Wednesday, February 16, 2011

Bill Burke: Destrukto


Bill Burke
Destrukto
February 11 - March 15, 2011
Opening Reception: Friday February 11th  6 - 8 pm


Howard Yezerski Gallery is pleased to present Destrukto, a recent series of photographs by artist Bill Burke. Burke's work is visceral and immediate, but behind the action and explosions, the exotic locales, gruesome scenes and outré material there is a rigorous examination of photographic conventions. Throughout his career Burke has continually called into question the idea that the camera is, or could ever be, a disinterested tool, objective recorder of events, or device for the scientific collection of data. Instead, he revels in the inherent subjectivity of the photographic image, making art and books with a vitality that comes from being as untidy and irreducible as the world around us.

The Destrukto photos are large color images that riff on photography's history as a tool of scientific inquiry--think of Muybridge's studies of animal locomotion or Edgerton's images showing milk droplets frozen in miniature explosions--but, there is little sense of a clinical approach in Burke's freeze-frame photos showing the burst of glass and debris at the moment a bullet impacts an old camera or the thick spray of froth set spinning as a can of beer is shot with a high-powered rifle. If the spirit of scientific inquiry is present in these photos it is only as a comic foil, an excuse to pursue kinetic thrills, and the joy of wanton destructiveness. Burke's choice of targets is deliberate. Cans of Spam or Campbell's soup recall Pop art's insouciant take on Americana, while images of exploding Nikons and Yashicas make Burke's iconoclastic attitude toward photography abundantly clear.

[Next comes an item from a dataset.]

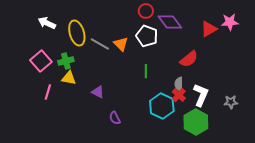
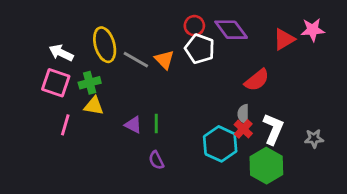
red circle: (146, 11) -> (194, 26), moved
white arrow: (47, 23) -> (61, 53), moved
pink square: (41, 61) -> (56, 83), turned -30
green line: (146, 71) -> (156, 124), moved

The mayhem of the Destrukto works reminds us that photography was once an adventurous vocation. Bill Burke acknowledges that he was attracted to it because a photographer's life seemed to be one that combined danger, freedom, and a kind of heroic creativity into a heady and glamorous mix. As he developed his aesthetic in the early seventies he learned from New Journalism, especially photographic practitioners like Robert Frank, Larry Clark, and Danny Seymour, and writers like Hunter S. Thompson. He admired work where artistry and reportage were inseparable and artists who, defying standards that had previously defined quality in their fields, dispensed with the pretense of objective distance in order to present a picture of the world that was bracing, expressive and lyrical.

Born in 1943 Burke received his BFA and MFA from the Rhode Island School of Design. His works can be found in the collection of the Metropolitan Museum of Art, the Museum of Modern Art, the International Center of Photography in New York, the Los Angles County Museum of Art, the J. Paul Getty Museum, the San Francisco Museum of Modern Art, the Museum of Fine Art Boston, and the Smithsonian. He has been awarded Five National Endowment for the Arts grants, and a John Simon Guggenheim Fellowship.